■ **Task**:
Swap each "Decisión Marco" for "Decisión-marco" in the text of the rows below, keeping everything else unchanged, and leave the pictures out of your answer.

■ **Task data**:
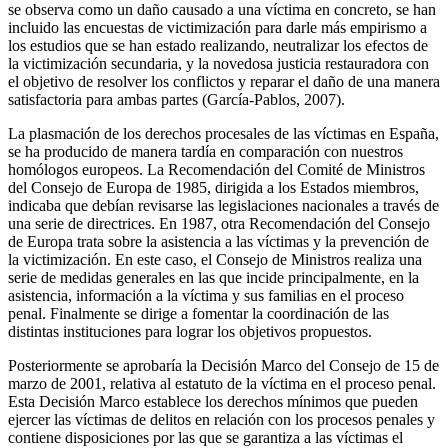
se observa como un daño causado a una víctima en concreto, se han
incluido las encuestas de victimización para darle más empirismo a
los estudios que se han estado realizando, neutralizar los efectos de
la victimización secundaria, y la novedosa justicia restauradora con
el objetivo de resolver los conflictos y reparar el daño de una manera
satisfactoria para ambas partes (García-Pablos, 2007).
La plasmación de los derechos procesales de las víctimas en España,
se ha producido de manera tardía en comparación con nuestros
homólogos europeos. La Recomendación del Comité de Ministros
del Consejo de Europa de 1985, dirigida a los Estados miembros,
indicaba que debían revisarse las legislaciones nacionales a través de
una serie de directrices. En 1987, otra Recomendación del Consejo
de Europa trata sobre la asistencia a las víctimas y la prevención de
la victimización. En este caso, el Consejo de Ministros realiza una
serie de medidas generales en las que incide principalmente, en la
asistencia, información a la víctima y sus familias en el proceso
penal. Finalmente se dirige a fomentar la coordinación de las
distintas instituciones para lograr los objetivos propuestos.
Posteriormente se aprobaría la Decisión Marco del Consejo de 15 de
marzo de 2001, relativa al estatuto de la víctima en el proceso penal.
Esta Decisión Marco establece los derechos mínimos que pueden
ejercer las víctimas de delitos en relación con los procesos penales y
contiene disposiciones por las que se garantiza a las víctimas el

■ **Output of the task**:
se observa como un daño causado a una víctima en concreto, se han
incluido las encuestas de victimización para darle más empirismo a
los estudios que se han estado realizando, neutralizar los efectos de
la victimización secundaria, y la novedosa justicia restauradora con
el objetivo de resolver los conflictos y reparar el daño de una manera
satisfactoria para ambas partes (García-Pablos, 2007).
La plasmación de los derechos procesales de las víctimas en España,
se ha producido de manera tardía en comparación con nuestros
homólogos europeos. La Recomendación del Comité de Ministros
del Consejo de Europa de 1985, dirigida a los Estados miembros,
indicaba que debían revisarse las legislaciones nacionales a través de
una serie de directrices. En 1987, otra Recomendación del Consejo
de Europa trata sobre la asistencia a las víctimas y la prevención de
la victimización. En este caso, el Consejo de Ministros realiza una
serie de medidas generales en las que incide principalmente, en la
asistencia, información a la víctima y sus familias en el proceso
penal. Finalmente se dirige a fomentar la coordinación de las
distintas instituciones para lograr los objetivos propuestos.
Posteriormente se aprobaría la Decisión-marco del Consejo de 15 de
marzo de 2001, relativa al estatuto de la víctima en el proceso penal.
Esta Decisión-marco establece los derechos mínimos que pueden
ejercer las víctimas de delitos en relación con los procesos penales y
contiene disposiciones por las que se garantiza a las víctimas el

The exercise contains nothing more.